E então no ano de 2021, Anno (trocadilho não intencional) decidiu entregar “Rebuild of Evangelion: 3.0 + 1.0 Thrice Upon a Time” e admito que fiquei um pouco cético a princípio, mas após alguns meses, o filme foi realmente lançado nos cinemas japoneses, muitos assistiram e eu não. Eu já tinha me mudado, muito tempo havia se passado, o mundo não era mais o mesmo, minhas prioridades também não. Foi em uma noite fria, em que o vento uivava lá fora, quando decidi “reassistir” aos três primeiros filmes para encarar o quarto. E então imediatamente fui transportado para aquele garoto de quatorze anos que sonhava com a Asuka, gostaria de ser como o Kaji e acabaria por fim, se tornando a Misato.

É claro o amadurecimento de Anno neste filme, não só como artista, mas como ser humano. E dividimos com ele, durante esses longos 25 anos, sua jornada pessoal expressa pelas emoções de sua obra e o sentimento final é de paz. Uma aceitação de que existe sofrimento e dor nas mudanças e decisões que temos que tomar, mas que elas também podem levar a um mundo melhor, e que nem toda dor é infinita, que não existe mágoa que não possa ser curada e existe uma alvorada após a escuridão.

O filme de Anno começa com uma ‘porradaria em alto estilo’, em Paris, em que o Evangelion de Mari usa a torre Eiffel como arma para depois mudar seu foco no desenvolvimento do trio principal, em que Shinji e Asuka recaem sobre seus velhos hábitos, enquanto Rei tem um bonito desenvolvimento. O carinho do diretor pela personagem é palpável, tornando-a catalisadora da definitiva mudança em Shinji e Asuka, que finalmente conversam abertamente sobre seus sentimentos. Colocando um ponto final na mais antiga batalha entre os fãs de Evangelion.
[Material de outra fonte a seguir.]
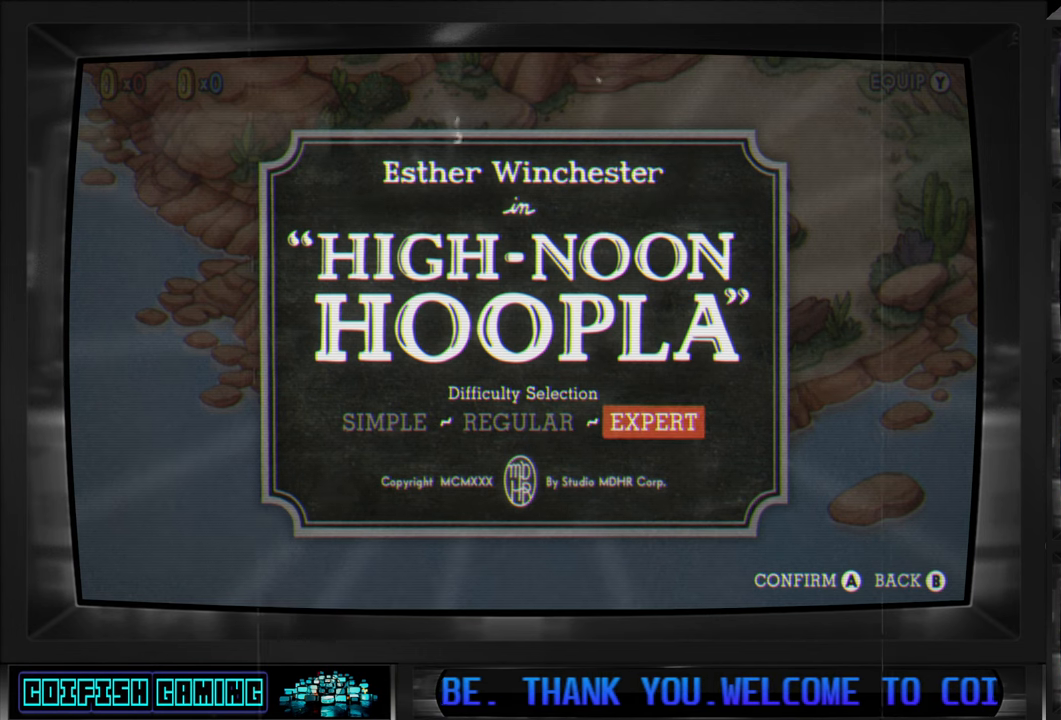
{"buttons": [], "left_stick": "center", "right_stick": "center", "events": []}
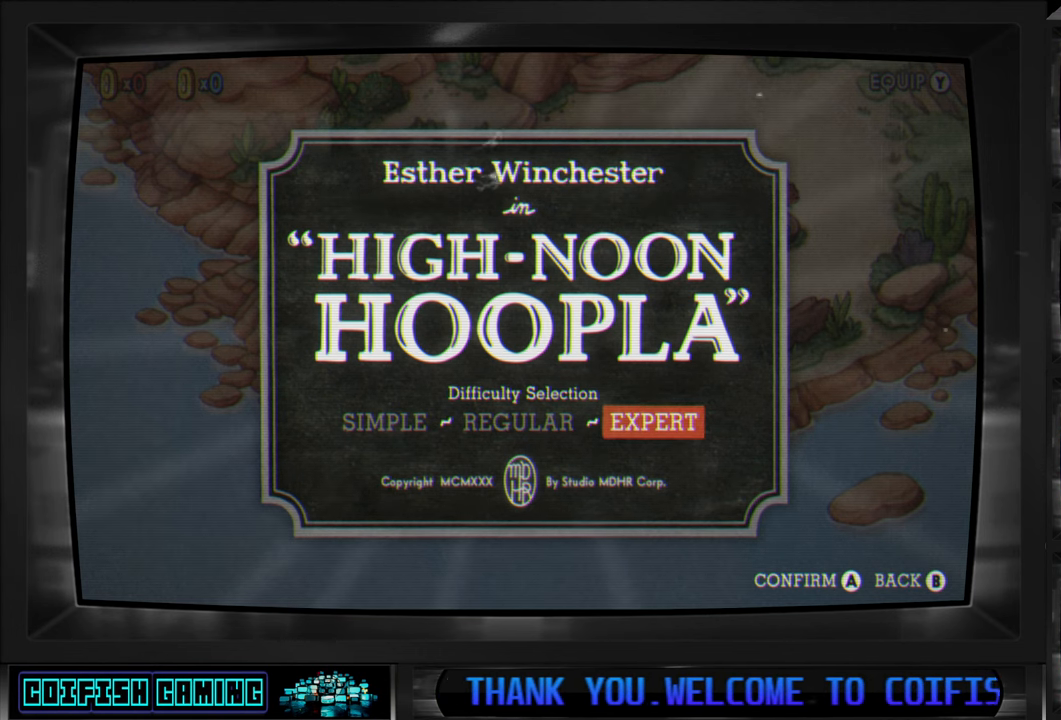
{"buttons": [], "left_stick": "center", "right_stick": "center", "events": []}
O clímax da obra, o confronto final entre Shinji e Gendou, nunca fora retratado da maneira tão bela, jogando uma luz nas motivações de um dos personagens mais detestados do mundo dos animes. É o final que muitos esperavam? Não. É, no entanto, um final maduro, como nas palavras imortais do Comissário Gordon: ‘o que precisamos’, trazendo uma sensação de aceitação e funcionando quase como um epílogo, uma conclusão de um capítulo da sua vida. Como diz a música de encerramento, ‘Embora você tenha me dado tanto. Por favor, me dê mais uma coisa. Você pode me dar um último beijo? É algo que eu não quero esquecer.’ Hideaki Anno amadureceu e se tornou adulto, e quem diria, eu também.